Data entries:
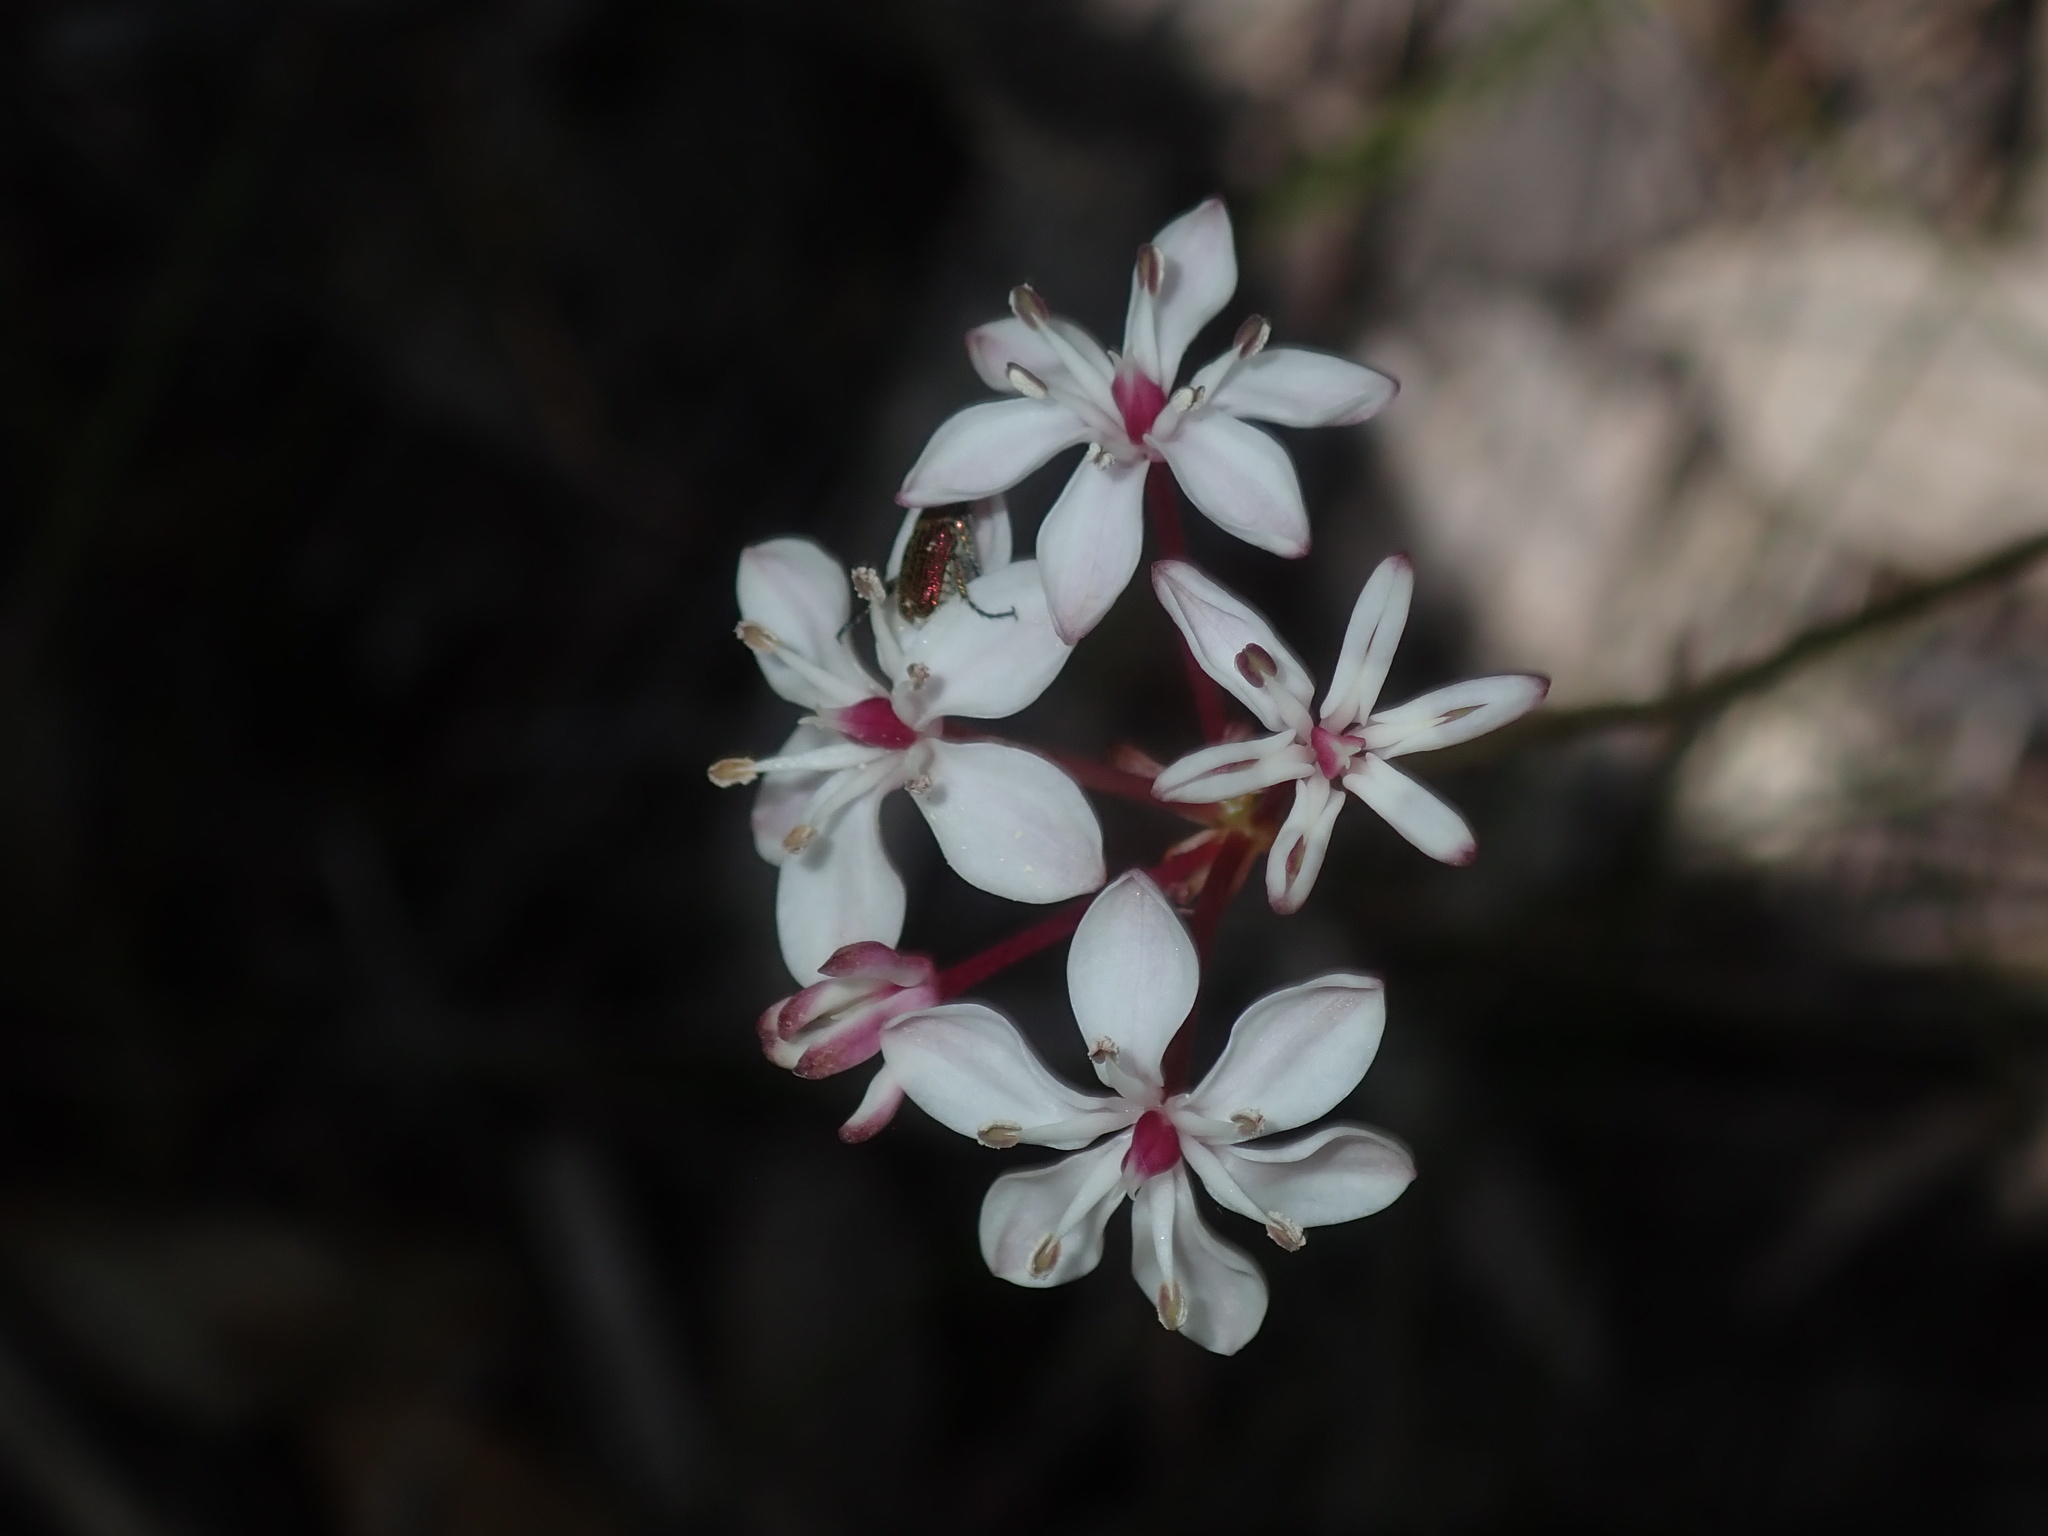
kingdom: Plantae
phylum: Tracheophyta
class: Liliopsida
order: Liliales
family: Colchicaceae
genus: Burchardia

---

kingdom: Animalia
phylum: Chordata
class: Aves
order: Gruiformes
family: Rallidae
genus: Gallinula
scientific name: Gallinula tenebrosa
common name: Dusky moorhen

What you have to do.
From the line with "order: Gruiformes" up to and including the line with "common name: Dusky moorhen", write the data again with "common name" swapped for "vernacular name" and everything else left unchanged.

Result of this task.
order: Gruiformes
family: Rallidae
genus: Gallinula
scientific name: Gallinula tenebrosa
vernacular name: Dusky moorhen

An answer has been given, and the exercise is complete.